Data for review Block Start
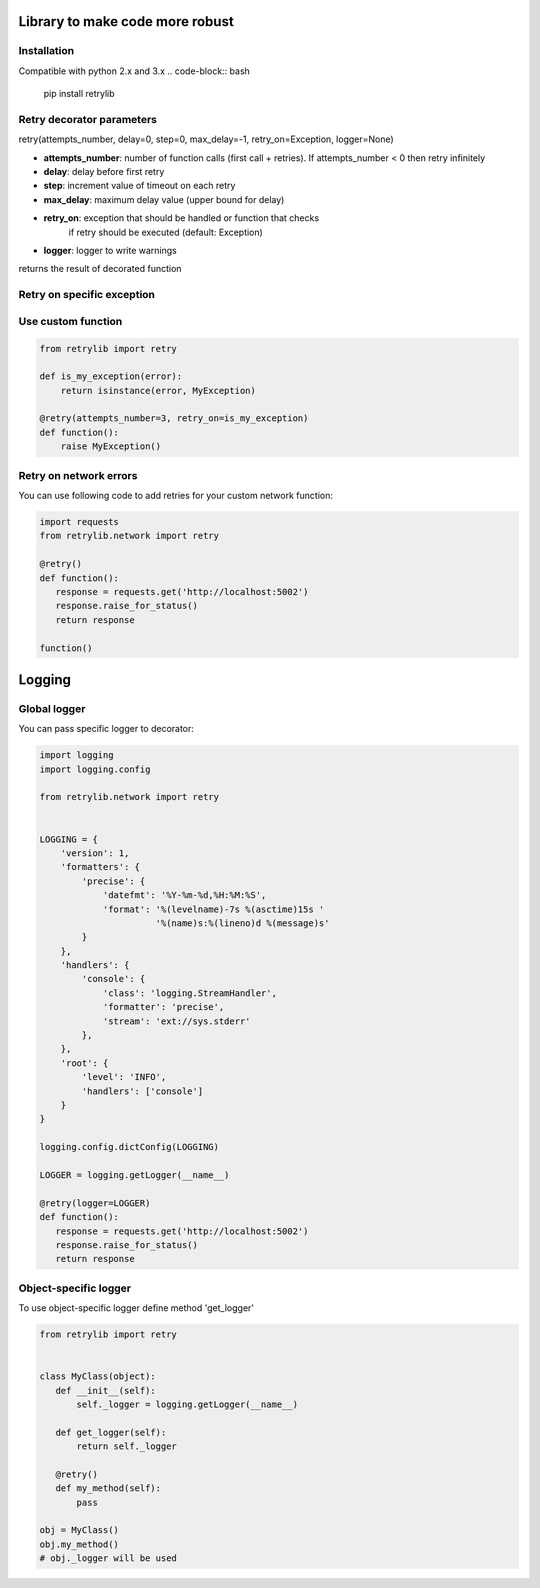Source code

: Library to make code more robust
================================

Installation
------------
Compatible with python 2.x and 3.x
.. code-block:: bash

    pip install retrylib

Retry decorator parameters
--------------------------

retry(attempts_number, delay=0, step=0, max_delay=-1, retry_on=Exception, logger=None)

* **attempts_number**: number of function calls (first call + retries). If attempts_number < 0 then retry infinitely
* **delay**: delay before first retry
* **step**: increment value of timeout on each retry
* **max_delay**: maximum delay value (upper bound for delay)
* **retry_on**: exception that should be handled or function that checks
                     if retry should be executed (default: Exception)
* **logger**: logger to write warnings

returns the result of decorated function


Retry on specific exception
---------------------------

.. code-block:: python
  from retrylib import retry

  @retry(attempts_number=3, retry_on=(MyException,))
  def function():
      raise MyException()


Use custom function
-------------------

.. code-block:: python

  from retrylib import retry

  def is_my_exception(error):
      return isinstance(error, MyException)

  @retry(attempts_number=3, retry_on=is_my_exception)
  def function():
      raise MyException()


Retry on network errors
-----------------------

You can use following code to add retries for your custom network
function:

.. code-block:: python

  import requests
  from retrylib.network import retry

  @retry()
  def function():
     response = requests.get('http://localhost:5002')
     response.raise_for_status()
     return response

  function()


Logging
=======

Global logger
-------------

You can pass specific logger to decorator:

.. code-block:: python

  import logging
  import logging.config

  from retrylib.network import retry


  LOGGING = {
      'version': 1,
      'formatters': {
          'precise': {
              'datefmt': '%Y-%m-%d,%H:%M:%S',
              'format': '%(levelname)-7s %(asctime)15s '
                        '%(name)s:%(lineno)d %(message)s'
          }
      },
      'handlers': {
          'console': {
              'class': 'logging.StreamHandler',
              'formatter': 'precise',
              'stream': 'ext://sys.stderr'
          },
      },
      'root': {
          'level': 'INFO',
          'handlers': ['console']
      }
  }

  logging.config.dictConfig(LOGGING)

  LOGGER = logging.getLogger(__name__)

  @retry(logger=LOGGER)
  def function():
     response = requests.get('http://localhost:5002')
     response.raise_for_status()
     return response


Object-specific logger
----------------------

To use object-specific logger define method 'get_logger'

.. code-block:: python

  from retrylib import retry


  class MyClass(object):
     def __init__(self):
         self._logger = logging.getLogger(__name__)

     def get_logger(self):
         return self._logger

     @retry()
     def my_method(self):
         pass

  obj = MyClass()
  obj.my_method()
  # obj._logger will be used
Data for review Block End
Data for review Block Start
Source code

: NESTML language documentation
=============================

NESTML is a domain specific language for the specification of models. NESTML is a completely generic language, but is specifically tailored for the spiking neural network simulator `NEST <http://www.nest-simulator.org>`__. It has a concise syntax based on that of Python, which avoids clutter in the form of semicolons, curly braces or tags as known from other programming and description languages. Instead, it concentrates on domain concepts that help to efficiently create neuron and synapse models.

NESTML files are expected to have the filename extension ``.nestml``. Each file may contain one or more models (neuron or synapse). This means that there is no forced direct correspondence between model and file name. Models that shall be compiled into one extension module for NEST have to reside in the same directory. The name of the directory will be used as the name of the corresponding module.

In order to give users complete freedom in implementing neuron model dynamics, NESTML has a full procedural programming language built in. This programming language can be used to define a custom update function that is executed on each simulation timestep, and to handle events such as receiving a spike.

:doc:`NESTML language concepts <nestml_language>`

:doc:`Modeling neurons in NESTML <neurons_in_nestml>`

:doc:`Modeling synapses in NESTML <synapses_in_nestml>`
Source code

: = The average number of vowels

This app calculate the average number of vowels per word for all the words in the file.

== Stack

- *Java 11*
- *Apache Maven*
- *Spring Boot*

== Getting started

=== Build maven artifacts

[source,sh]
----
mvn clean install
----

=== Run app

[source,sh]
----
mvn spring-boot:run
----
Data for review Block End
**Task directions**. Above are the records. How many of their lines hold "concepts"? Answer with the number alone.

**The answer**. 2